6. consentire agli agricoltori di tenere sotto controllo parassiti e piante infestanti, affermando e promuovendo quelle pratiche (già esistenti) che garantiscono protezione e rese senza l’impiego di costosi pesticidi chimici che possono danneggiare il suolo, l’acqua, gli ecosistemi e la salute di agricoltori e consumatori;

7. rafforzare la nostra agricoltura, perché si adatti in maniera efficace il sistema di produzione del cibo in un contesto di cambiamenti climatici e di instabilità economica.

Greenpeace porta anche degli esempi concreti, ricordando alcuni progetti in cui è impegnata:  in Grecia sostiene gli agricoltori che producono colture proteiche locali da utilizzare nella mangimistica in sostituzione della soia OGM importata, in Ungheria, il piccolo insediamento di Hernádszentandrás, è rinato grazie all’agricoltura biologica e nel nostro paese  è stato avviato insieme agli agricoltori un lavoro volto a proteggere gli impollinatori, elemento indispensabile per la produttività agricola e l’equilibrio degli ecosistemi.

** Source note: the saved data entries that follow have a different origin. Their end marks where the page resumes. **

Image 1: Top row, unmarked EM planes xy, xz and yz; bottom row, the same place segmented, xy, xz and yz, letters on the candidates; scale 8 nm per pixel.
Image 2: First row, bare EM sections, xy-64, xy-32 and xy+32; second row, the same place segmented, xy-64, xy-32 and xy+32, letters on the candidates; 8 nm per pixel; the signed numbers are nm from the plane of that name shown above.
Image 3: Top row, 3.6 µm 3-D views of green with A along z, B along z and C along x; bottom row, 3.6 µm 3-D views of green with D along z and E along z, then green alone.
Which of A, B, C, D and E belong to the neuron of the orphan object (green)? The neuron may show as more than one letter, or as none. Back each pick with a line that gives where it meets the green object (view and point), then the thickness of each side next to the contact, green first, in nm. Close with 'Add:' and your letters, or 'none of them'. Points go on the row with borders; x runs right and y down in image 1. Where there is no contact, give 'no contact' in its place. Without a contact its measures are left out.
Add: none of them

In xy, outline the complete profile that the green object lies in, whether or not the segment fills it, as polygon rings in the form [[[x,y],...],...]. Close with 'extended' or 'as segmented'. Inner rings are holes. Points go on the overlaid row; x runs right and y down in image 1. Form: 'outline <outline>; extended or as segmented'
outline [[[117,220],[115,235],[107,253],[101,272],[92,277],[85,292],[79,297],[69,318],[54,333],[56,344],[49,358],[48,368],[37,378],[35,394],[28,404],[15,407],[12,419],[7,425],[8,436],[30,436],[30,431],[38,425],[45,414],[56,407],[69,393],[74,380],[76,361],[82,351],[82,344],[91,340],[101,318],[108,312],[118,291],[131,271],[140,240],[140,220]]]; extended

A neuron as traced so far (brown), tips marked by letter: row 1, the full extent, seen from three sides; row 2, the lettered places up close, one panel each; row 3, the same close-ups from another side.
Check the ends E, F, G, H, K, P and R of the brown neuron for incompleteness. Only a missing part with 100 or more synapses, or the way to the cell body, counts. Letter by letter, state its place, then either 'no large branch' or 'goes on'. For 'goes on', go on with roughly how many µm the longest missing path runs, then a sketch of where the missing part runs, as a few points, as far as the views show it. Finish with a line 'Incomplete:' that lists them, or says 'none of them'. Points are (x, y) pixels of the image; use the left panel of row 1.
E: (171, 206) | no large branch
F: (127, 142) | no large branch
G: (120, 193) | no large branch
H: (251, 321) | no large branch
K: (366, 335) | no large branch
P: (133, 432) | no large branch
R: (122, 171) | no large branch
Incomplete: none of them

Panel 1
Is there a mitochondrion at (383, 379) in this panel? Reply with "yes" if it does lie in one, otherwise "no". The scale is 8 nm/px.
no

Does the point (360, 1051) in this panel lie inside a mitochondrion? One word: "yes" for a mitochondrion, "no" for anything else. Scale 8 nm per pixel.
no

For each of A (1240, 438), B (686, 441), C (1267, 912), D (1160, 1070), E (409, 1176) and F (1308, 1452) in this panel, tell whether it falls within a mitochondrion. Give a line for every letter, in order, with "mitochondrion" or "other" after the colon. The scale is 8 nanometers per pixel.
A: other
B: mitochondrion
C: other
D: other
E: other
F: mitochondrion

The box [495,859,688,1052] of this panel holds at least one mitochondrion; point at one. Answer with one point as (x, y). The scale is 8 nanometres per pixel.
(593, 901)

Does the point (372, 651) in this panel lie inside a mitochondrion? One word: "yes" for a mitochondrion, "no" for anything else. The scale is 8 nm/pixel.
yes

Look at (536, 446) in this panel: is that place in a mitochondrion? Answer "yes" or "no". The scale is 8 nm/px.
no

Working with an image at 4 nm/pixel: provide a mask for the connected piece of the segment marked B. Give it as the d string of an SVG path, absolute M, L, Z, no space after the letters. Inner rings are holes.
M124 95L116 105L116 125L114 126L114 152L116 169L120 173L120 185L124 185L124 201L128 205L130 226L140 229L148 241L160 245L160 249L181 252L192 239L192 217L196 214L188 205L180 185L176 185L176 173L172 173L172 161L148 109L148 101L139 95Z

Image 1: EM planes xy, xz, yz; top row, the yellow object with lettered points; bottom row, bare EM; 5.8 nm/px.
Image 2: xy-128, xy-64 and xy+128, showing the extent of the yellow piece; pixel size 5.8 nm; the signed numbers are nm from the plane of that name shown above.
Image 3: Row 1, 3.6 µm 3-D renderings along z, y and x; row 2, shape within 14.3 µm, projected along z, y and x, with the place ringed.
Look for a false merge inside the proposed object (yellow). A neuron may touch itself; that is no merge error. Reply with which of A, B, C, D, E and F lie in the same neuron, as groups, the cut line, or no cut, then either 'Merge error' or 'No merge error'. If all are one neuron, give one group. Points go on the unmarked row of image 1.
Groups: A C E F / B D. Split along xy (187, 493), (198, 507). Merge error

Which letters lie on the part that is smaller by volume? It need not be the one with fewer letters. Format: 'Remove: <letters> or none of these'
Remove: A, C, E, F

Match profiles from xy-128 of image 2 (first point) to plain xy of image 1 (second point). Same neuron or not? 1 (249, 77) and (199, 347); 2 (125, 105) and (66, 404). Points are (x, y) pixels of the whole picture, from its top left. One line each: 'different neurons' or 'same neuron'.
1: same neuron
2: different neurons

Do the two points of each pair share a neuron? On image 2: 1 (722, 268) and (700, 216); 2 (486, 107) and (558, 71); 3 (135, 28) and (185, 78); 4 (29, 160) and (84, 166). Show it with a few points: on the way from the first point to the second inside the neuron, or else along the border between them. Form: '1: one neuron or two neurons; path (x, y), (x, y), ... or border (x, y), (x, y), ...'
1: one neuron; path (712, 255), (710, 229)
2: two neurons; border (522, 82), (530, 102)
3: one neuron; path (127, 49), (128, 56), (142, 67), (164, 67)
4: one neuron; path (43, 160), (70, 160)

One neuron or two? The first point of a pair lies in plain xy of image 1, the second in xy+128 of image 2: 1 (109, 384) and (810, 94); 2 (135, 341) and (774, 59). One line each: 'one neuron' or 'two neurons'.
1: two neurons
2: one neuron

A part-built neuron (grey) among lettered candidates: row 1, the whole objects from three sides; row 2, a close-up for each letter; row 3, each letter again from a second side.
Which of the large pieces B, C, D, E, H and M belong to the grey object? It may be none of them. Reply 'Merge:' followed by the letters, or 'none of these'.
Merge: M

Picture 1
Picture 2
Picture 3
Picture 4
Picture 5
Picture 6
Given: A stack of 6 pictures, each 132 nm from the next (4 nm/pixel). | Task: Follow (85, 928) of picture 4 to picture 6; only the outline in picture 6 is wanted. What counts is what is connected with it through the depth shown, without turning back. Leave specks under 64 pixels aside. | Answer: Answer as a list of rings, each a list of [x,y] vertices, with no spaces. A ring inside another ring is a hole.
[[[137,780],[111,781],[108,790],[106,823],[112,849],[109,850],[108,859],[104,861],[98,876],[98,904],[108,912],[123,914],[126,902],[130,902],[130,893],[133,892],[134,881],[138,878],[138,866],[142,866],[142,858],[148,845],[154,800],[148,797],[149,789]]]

Ovviamente serve anche uno sforzo politico per rendere prassi diffusa questo atteggiamento responsabile: i finanziamenti devono premiare chi porta avanti queste innovazioni.

Greenpeace ha recentemente lanciato una piattaforma online – SoCosaMangio.Greenpeace.it – per evidenziare i fallimenti dell’agricoltura industriale e invitare tutti a cambiare questo sistema agroalimentare fallimentare.